Short problem: Update the part of the editorial on racial taunting at a basketball game between "There are hopeful" and "renaming geographic locations.", inclusive, so that "American Indians" reads "Native Americans".

Document extract:
Officials should blow whistle on racial trash talk
Editorial Staff, Argus Leader
Published: 2/18/01

New rules might better control crowds

There are hopeful signs that South Dakota is making progress toward breaking down the blind prejudices between the majority population and American Indians.

Some are symbolic. Others have more substance, such as Government. Bill Janklow pressing the 2001 Legislature to pass a bill that would literally wipe the offensive words "squaw" and "negro" from the map by renaming geographic locations.

But for every step forward, our state sometimes takes another backward.

Such is the case of racial taunting at a Jan. 27 basketball game at the Fort Pierre gym. The game was between Todd County, a predominantly Indian school in Mission, and Stanley County, a Fort Pierre school that is mostly white.

Someone in the Stanley County cheering section shouted derogatory racist remarks. In some states, calling visiting players "prairie niggers" could be classified a hate crime. In some communities, such remarks would have caused officials to clear the gym requiring the game go on with nobody watching.

Although nothing was done at the game, Stanley County High School officials have launched an investigation into the incident. A person was identified and questioned. That person denied involvement. Statements were taken from Todd County players. And the probe continues.

In cases like this, where a person uses the anonymity of a crowd to hide behavior he or she might never consider if acting as an individual, the perpetrator is also compromised. A lot of Stanley County students and boosters likely heard the remarks. And fair-minded people often come forward and make a report.

Race baiting like this is nothing new in South Dakota. For decades, American Indian players have felt the sting of racial slurs shouted from the stands.For the most part, they've been told to ignore the insults and keep focused on the game. That may have been the practice in the past, but it should no longer be the case.

Yelling racially offensive remarks from the stands is a far cry from school spirit, even in the heat of a close game.

Supplied records:
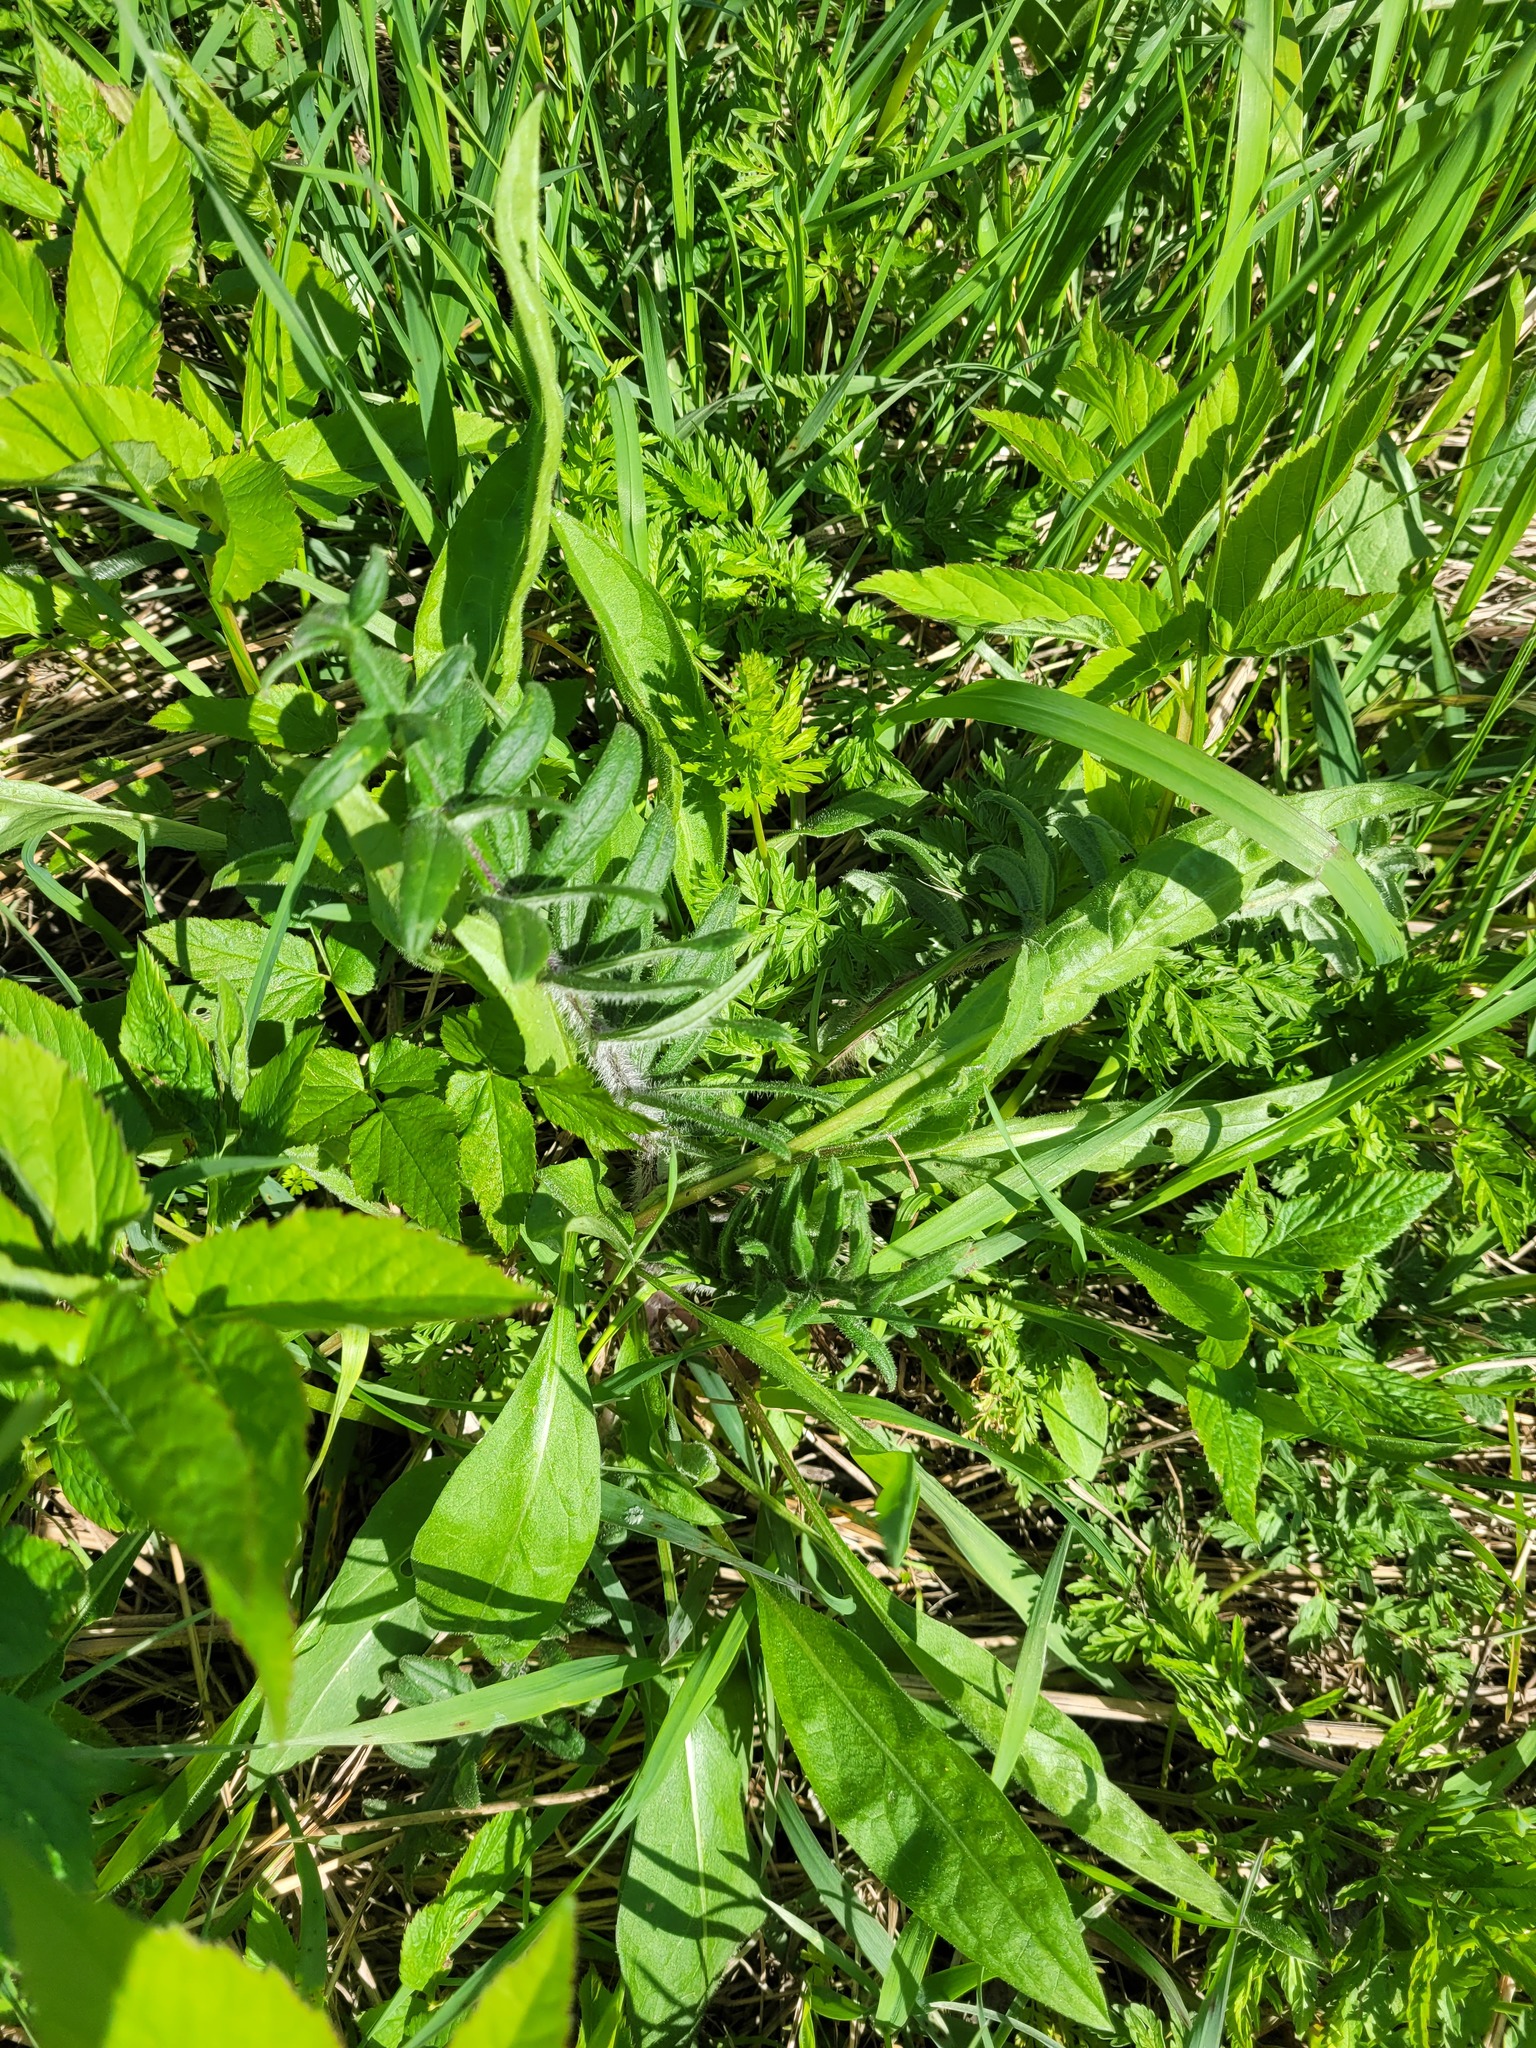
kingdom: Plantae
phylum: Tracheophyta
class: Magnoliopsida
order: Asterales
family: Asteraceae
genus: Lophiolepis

---

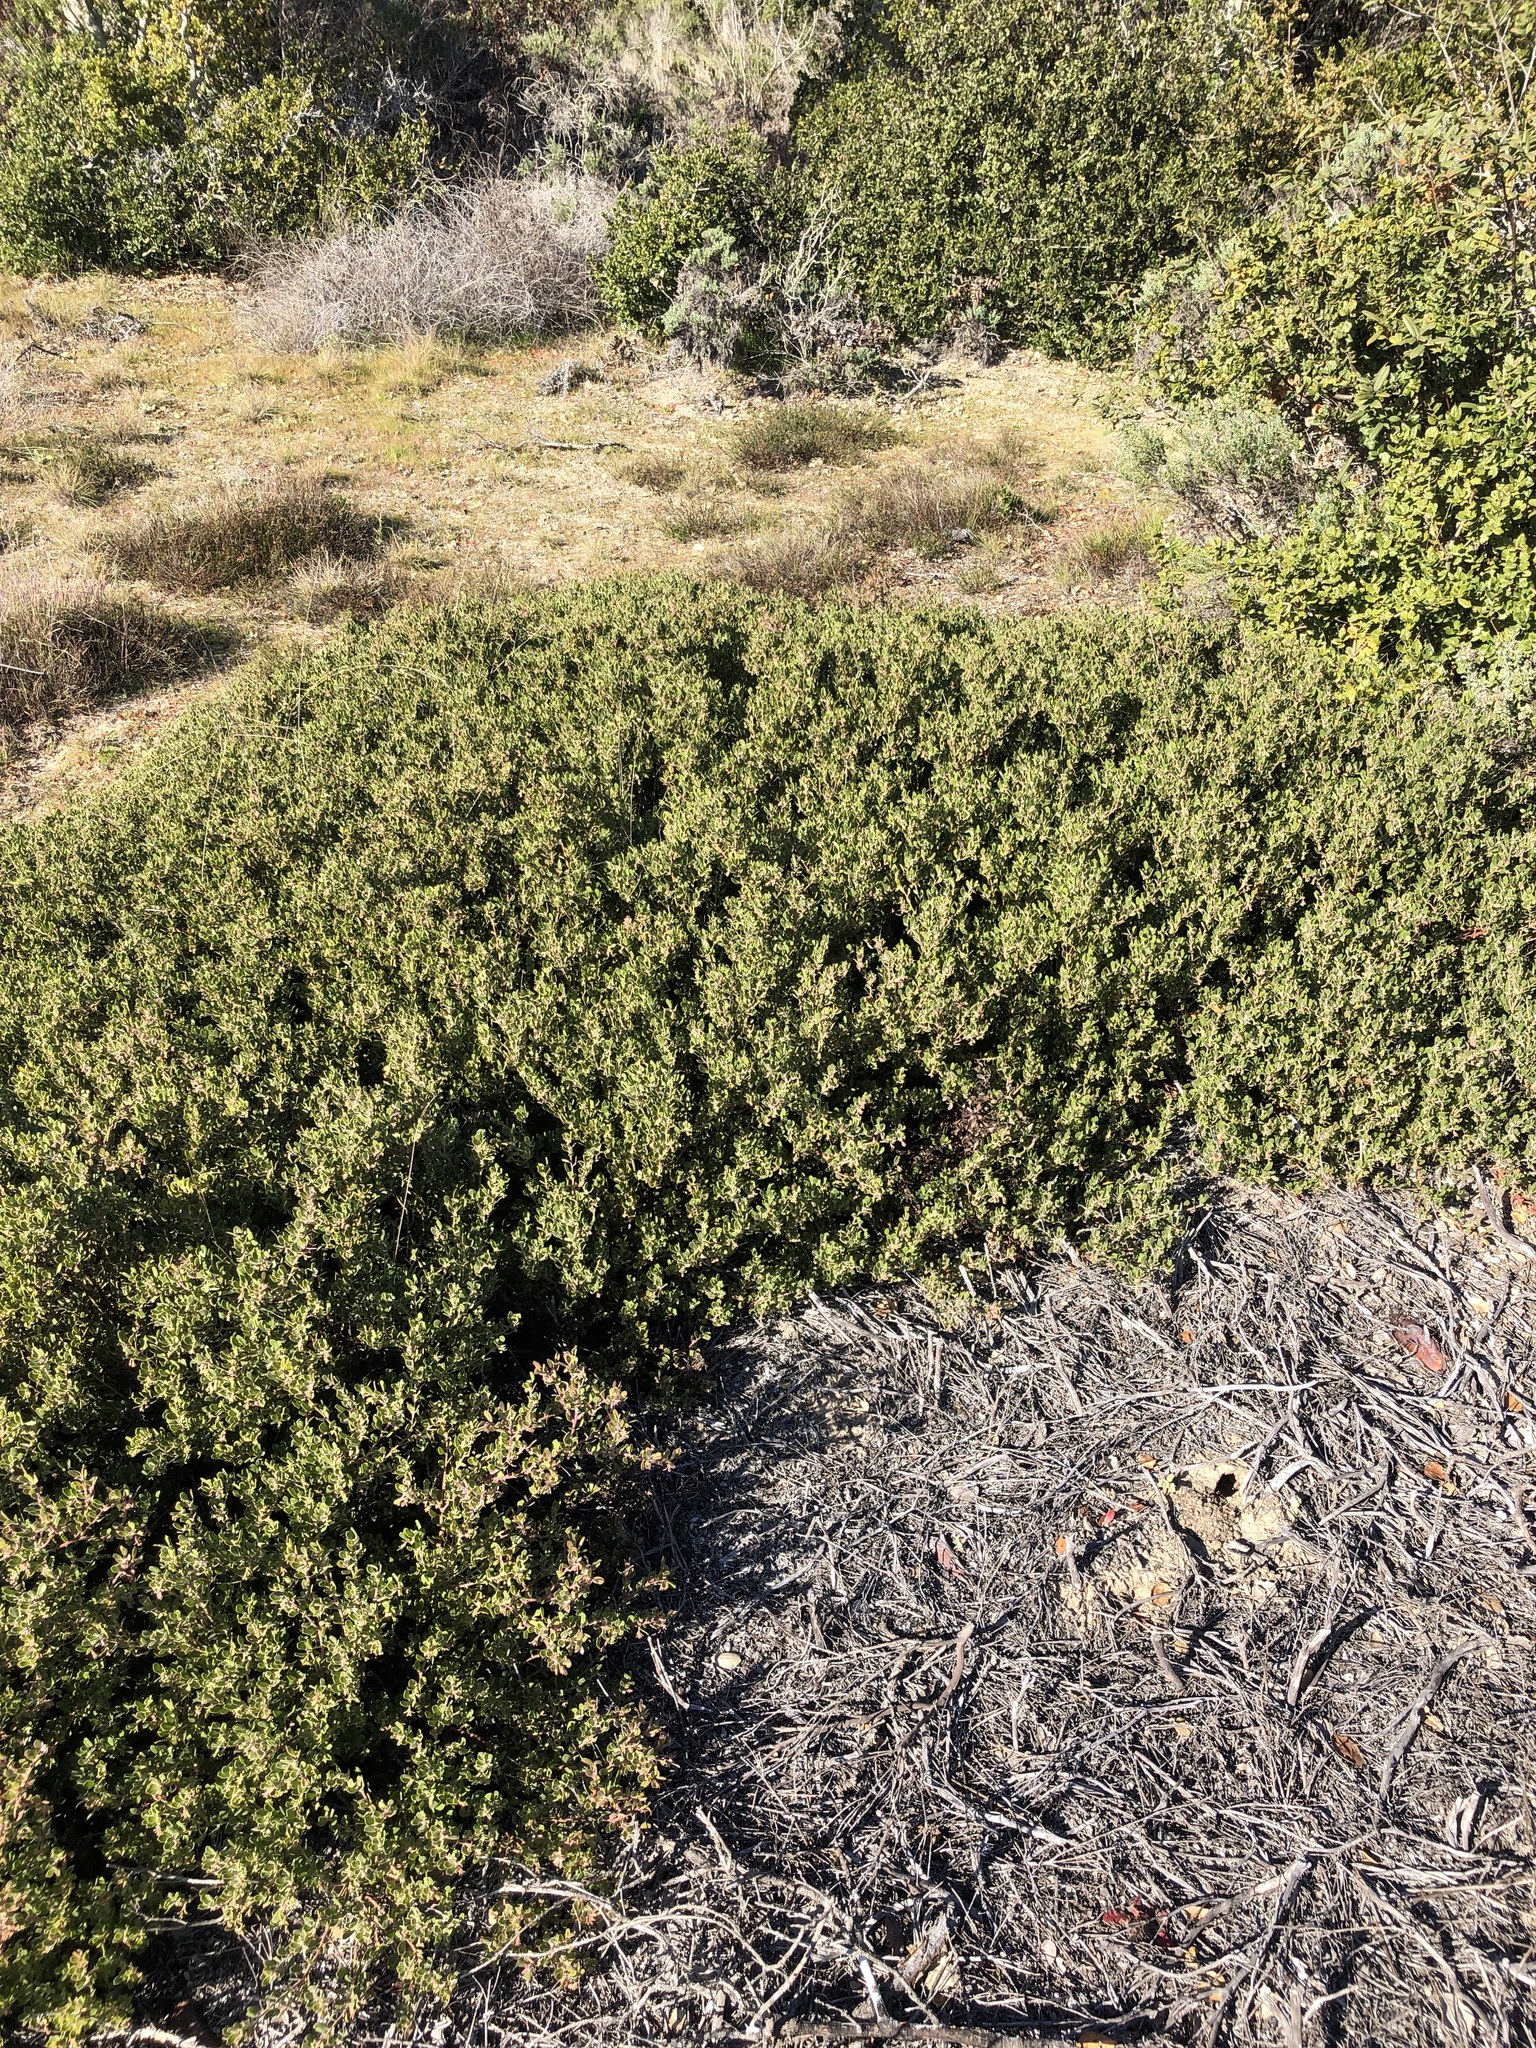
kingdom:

Solution:
There are hopeful signs that South Dakota is making progress toward breaking down the blind prejudices between the majority population and Native Americans.

Some are symbolic. Others have more substance, such as Government. Bill Janklow pressing the 2001 Legislature to pass a bill that would literally wipe the offensive words "squaw" and "negro" from the map by renaming geographic locations.